▶ Instructions for the task: Nothing should differ between your answer and the records below.

——

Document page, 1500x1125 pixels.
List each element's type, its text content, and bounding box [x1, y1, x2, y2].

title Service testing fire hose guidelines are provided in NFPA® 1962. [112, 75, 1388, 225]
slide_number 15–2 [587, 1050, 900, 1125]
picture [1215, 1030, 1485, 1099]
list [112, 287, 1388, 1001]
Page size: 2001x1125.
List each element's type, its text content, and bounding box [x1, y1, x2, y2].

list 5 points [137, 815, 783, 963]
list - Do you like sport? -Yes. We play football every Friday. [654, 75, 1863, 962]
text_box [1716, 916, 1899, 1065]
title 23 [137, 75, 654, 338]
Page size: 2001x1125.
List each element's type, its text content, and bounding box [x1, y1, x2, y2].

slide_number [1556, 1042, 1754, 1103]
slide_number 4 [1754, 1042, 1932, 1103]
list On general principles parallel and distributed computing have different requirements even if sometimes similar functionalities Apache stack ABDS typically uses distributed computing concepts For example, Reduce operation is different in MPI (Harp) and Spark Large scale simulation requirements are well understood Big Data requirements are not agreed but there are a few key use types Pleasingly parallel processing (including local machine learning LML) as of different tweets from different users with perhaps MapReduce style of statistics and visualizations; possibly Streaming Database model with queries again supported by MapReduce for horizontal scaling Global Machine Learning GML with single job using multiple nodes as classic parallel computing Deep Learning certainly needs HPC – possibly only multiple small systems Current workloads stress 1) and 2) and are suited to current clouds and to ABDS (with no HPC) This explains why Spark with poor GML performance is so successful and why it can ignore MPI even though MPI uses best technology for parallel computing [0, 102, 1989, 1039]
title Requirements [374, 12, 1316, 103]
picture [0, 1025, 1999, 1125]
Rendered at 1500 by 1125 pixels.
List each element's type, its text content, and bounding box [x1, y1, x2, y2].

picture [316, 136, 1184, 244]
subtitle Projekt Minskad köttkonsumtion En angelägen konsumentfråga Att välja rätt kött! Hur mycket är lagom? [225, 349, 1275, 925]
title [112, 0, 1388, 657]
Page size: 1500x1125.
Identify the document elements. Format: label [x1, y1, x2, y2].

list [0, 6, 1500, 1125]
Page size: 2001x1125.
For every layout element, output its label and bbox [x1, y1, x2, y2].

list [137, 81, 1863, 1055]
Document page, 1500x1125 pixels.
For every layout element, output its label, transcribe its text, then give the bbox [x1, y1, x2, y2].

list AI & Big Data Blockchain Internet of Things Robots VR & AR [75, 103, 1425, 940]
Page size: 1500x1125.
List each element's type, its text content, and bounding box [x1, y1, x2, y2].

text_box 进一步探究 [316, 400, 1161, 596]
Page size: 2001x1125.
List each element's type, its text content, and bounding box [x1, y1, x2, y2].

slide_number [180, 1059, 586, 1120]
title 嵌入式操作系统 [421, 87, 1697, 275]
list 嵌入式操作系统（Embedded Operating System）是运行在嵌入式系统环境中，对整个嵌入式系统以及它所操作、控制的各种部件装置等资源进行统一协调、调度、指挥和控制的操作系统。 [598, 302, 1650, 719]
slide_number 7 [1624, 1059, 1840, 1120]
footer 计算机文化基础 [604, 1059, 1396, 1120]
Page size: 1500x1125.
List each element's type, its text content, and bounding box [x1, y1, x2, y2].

——

▶ Worked solution:
Document page, 1500x1125 pixels.
List each element's type, its text content, and bounding box [x1, y1, x2, y2].

title Service testing fire hose guidelines are provided in NFPA® 1962. [112, 75, 1388, 225]
slide_number 15–2 [587, 1050, 900, 1125]
picture [1215, 1030, 1485, 1099]
list [112, 287, 1388, 1001]
Page size: 2001x1125.
List each element's type, its text content, and bounding box [x1, y1, x2, y2].

list 5 points [137, 815, 783, 963]
list - Do you like sport? -Yes. We play football every Friday. [654, 75, 1863, 962]
text_box [1716, 916, 1899, 1065]
title 23 [137, 75, 654, 338]
Page size: 2001x1125.
List each element's type, its text content, and bounding box [x1, y1, x2, y2].

slide_number [1556, 1042, 1754, 1103]
slide_number 4 [1754, 1042, 1932, 1103]
list On general principles parallel and distributed computing have different requirements even if sometimes similar functionalities Apache stack ABDS typically uses distributed computing concepts For example, Reduce operation is different in MPI (Harp) and Spark Large scale simulation requirements are well understood Big Data requirements are not agreed but there are a few key use types Pleasingly parallel processing (including local machine learning LML) as of different tweets from different users with perhaps MapReduce style of statistics and visualizations; possibly Streaming Database model with queries again supported by MapReduce for horizontal scaling Global Machine Learning GML with single job using multiple nodes as classic parallel computing Deep Learning certainly needs HPC – possibly only multiple small systems Current workloads stress 1) and 2) and are suited to current clouds and to ABDS (with no HPC) This explains why Spark with poor GML performance is so successful and why it can ignore MPI even though MPI uses best technology for parallel computing [0, 102, 1989, 1039]
title Requirements [374, 12, 1316, 103]
picture [0, 1025, 1999, 1125]
Rendered at 1500 by 1125 pixels.
List each element's type, its text content, and bounding box [x1, y1, x2, y2].

picture [316, 136, 1184, 244]
subtitle Projekt Minskad köttkonsumtion En angelägen konsumentfråga Att välja rätt kött! Hur mycket är lagom? [225, 349, 1275, 925]
title [112, 0, 1388, 657]
Page size: 1500x1125.
Identify the document elements. Format: label [x1, y1, x2, y2].

list [0, 6, 1500, 1125]
Page size: 2001x1125.
For every layout element, output its label and bbox [x1, y1, x2, y2].

list [137, 81, 1863, 1055]
Document page, 1500x1125 pixels.
For every layout element, output its label, transcribe its text, then give the bbox [x1, y1, x2, y2].

list AI & Big Data Blockchain Internet of Things Robots VR & AR [75, 103, 1425, 940]
Page size: 1500x1125.
List each element's type, its text content, and bounding box [x1, y1, x2, y2].

text_box 进一步探究 [316, 400, 1161, 596]
Page size: 2001x1125.
List each element's type, its text content, and bounding box [x1, y1, x2, y2].

slide_number [180, 1059, 586, 1120]
title 嵌入式操作系统 [421, 87, 1697, 275]
list 嵌入式操作系统（Embedded Operating System）是运行在嵌入式系统环境中，对整个嵌入式系统以及它所操作、控制的各种部件装置等资源进行统一协调、调度、指挥和控制的操作系统。 [598, 302, 1650, 719]
slide_number 7 [1624, 1059, 1840, 1120]
footer 计算机文化基础 [604, 1059, 1396, 1120]
Page size: 1500x1125.
List each element's type, its text content, and bounding box [x1, y1, x2, y2].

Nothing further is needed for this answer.